I value Iwaszkiewicz, I value Cormac McCarthy. I sometimes follow the fashion, because I got into David Foster Wallace a lot. It's hard to name your favourite authors, so let's stick to these three. Oh, and Flannery O'Connor, my discovery this year.
What kind of reader were you as a kid?
Chronic. My parents would give me a bollocking, because when on the way to holiday - with my parents, uncle, in Czechoslovakia, I think it was more of a Slovak region - we drove between the hills, they would call to me "look at this!”, and all I saw was a book. I was able to close one and immediately open another one, I read all the time.

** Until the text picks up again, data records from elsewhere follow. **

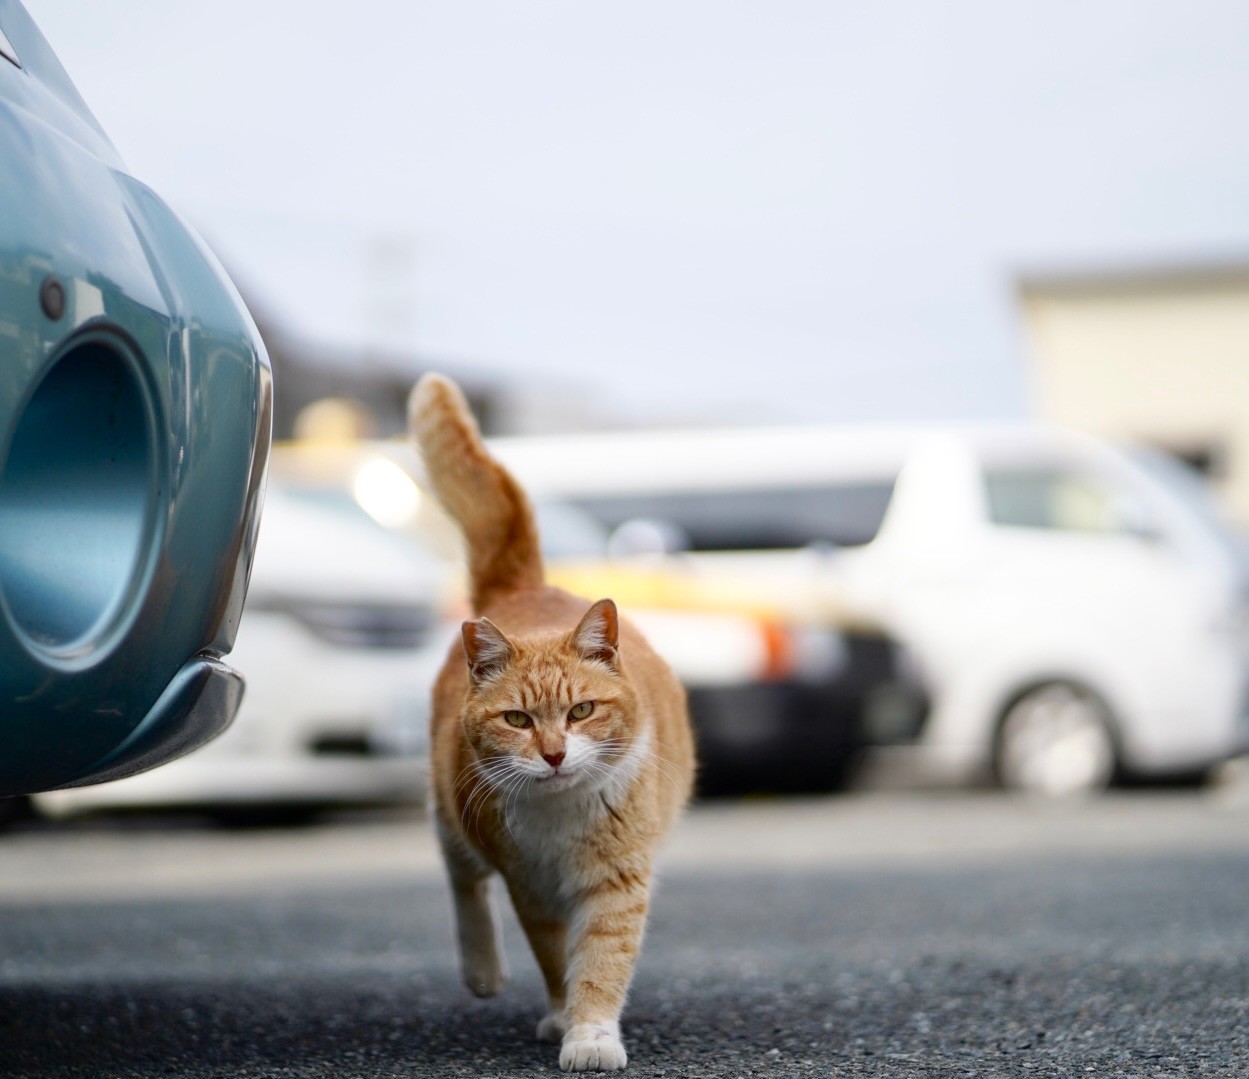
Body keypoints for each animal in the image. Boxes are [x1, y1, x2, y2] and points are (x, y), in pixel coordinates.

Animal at [414, 369, 699, 1069]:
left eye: (581, 711)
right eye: (518, 719)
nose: (552, 754)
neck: (562, 814)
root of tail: (526, 588)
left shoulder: (616, 883)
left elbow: (600, 959)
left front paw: (590, 1034)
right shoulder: (532, 889)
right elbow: (553, 958)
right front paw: (563, 1015)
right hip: (453, 809)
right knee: (462, 877)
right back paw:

This is not the case now, of course.
Have you read to your sons?
I was able to get one of them to read.
In the course of punishment, when he was naughty, I took his phone away [laughs]. In fact, all the time I talked him into books, I showed him the value of reading, the beauty of reading, I never forced him. I have two sons - the younger one is completely reluctant; he won't reach for a book. The older one reads a lot. He asks for new books, and I think, I'll soon buy him ‘Salem’s Lot, because it's time.
Are there any books you'd like to catch up on?
Yeah, I'd love to read, for example, The Magic Mountain. I've never read it before. This shelf of shame is big. I haven't read Proust; I don't think I've read anything Turgenev. Everyone has some reading gaps, but only the reader is aware of them. They say that whoever reads lives twice, and I’m running out of life.
If you could meet a deceased writer, who would it be?
Does it have to be an outstanding writer? I would love to meet with Stach Przybyszewski or Ireneusz Iredyński, with people of this kind. So what if they didn't write top books? Life is more important than literature.